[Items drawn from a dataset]

-- -- --

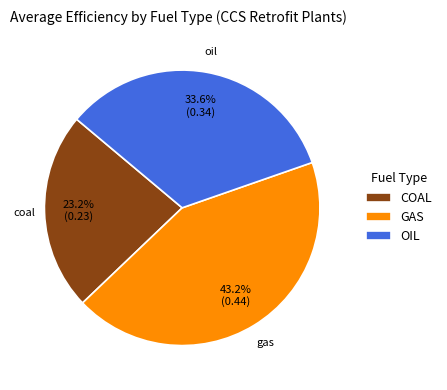

What portion of the pie excludes OIL?

66.4%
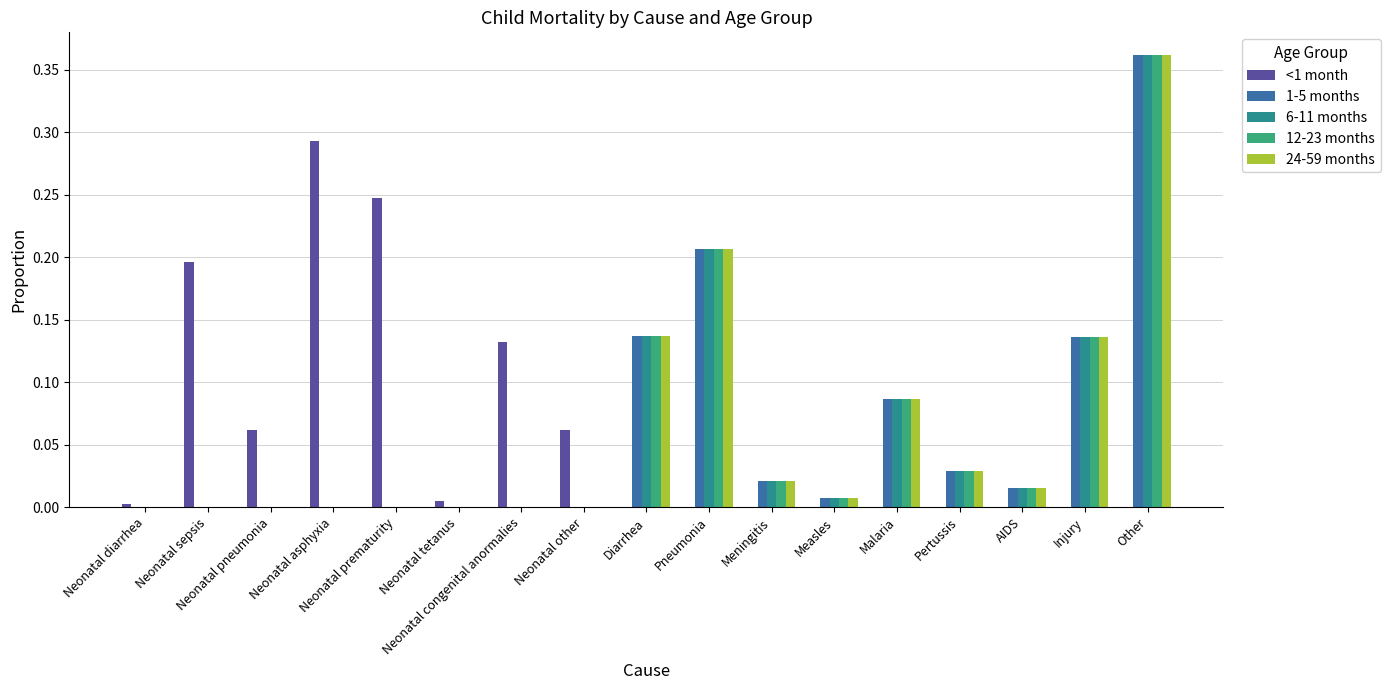

How many groups of bars are there?

17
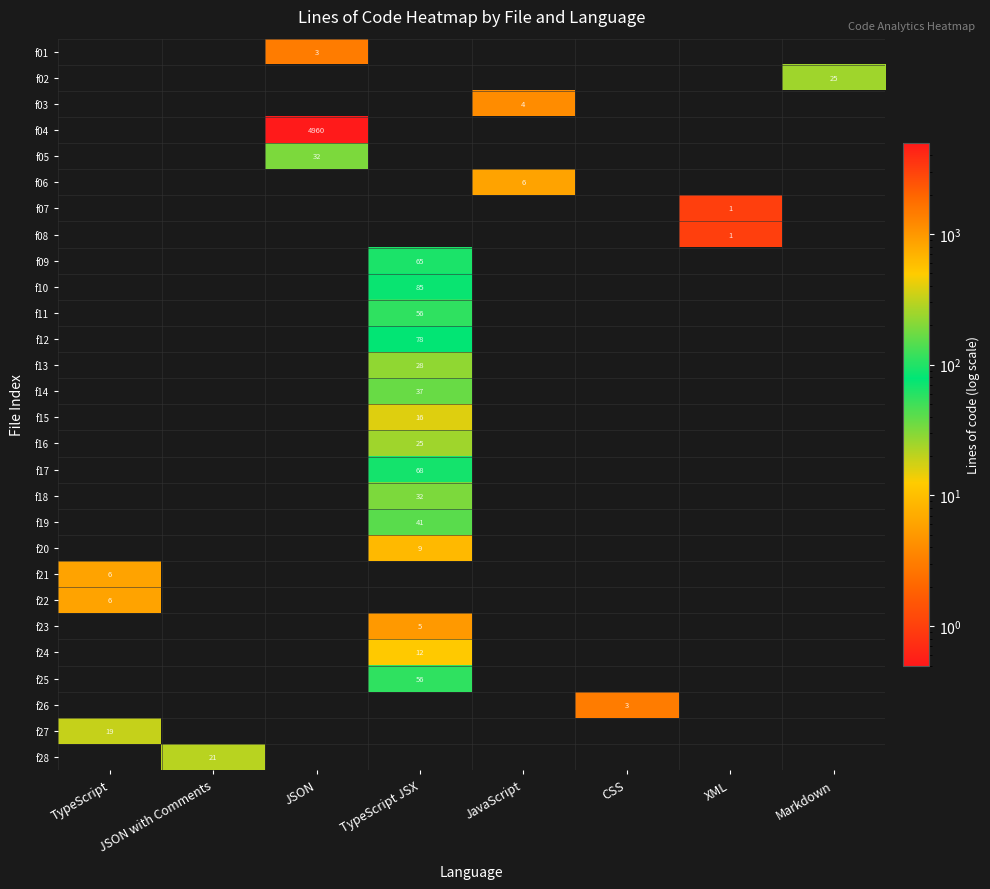

Which label corresponds to the largest value in the chart?

JSON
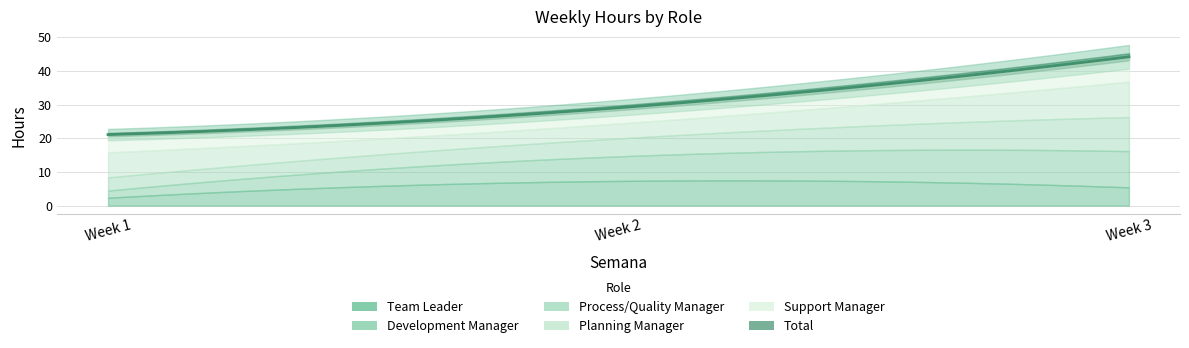

What is the difference between the Support Manager values at 1 and 2?

0.6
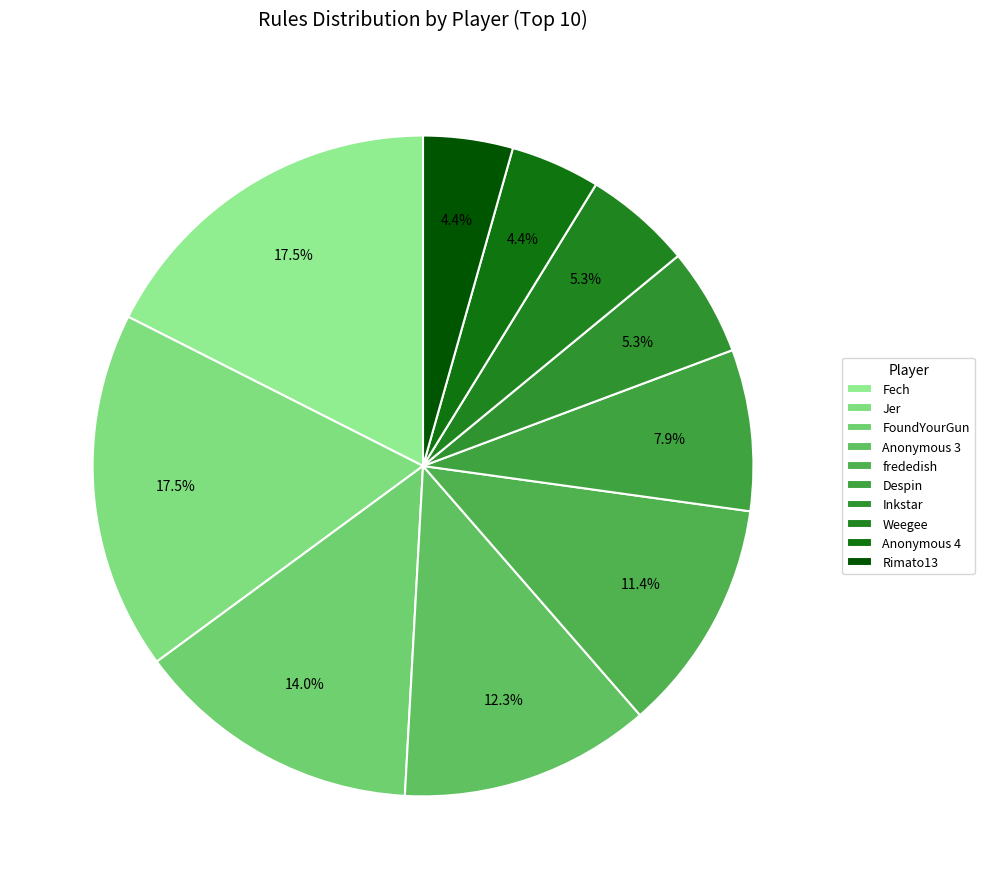

To the nearest percent, what is the difference between the largest and smallest slice percentages?

13%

-- -- --

What this task involves => Arrange the lines as a numbered list, from the line with "How many groups of bars are there?" up to and including the last line of the items above, with blank lines omitted. Leave the pictures out of the answer.

Written reply =>
1. How many groups of bars are there?
2. 17
3. Which label corresponds to the largest value in the chart?
4. JSON
5. What is the difference between the Support Manager values at 1 and 2?
6. 0.6
7. To the nearest percent, what is the difference between the largest and smallest slice percentages?
8. 13%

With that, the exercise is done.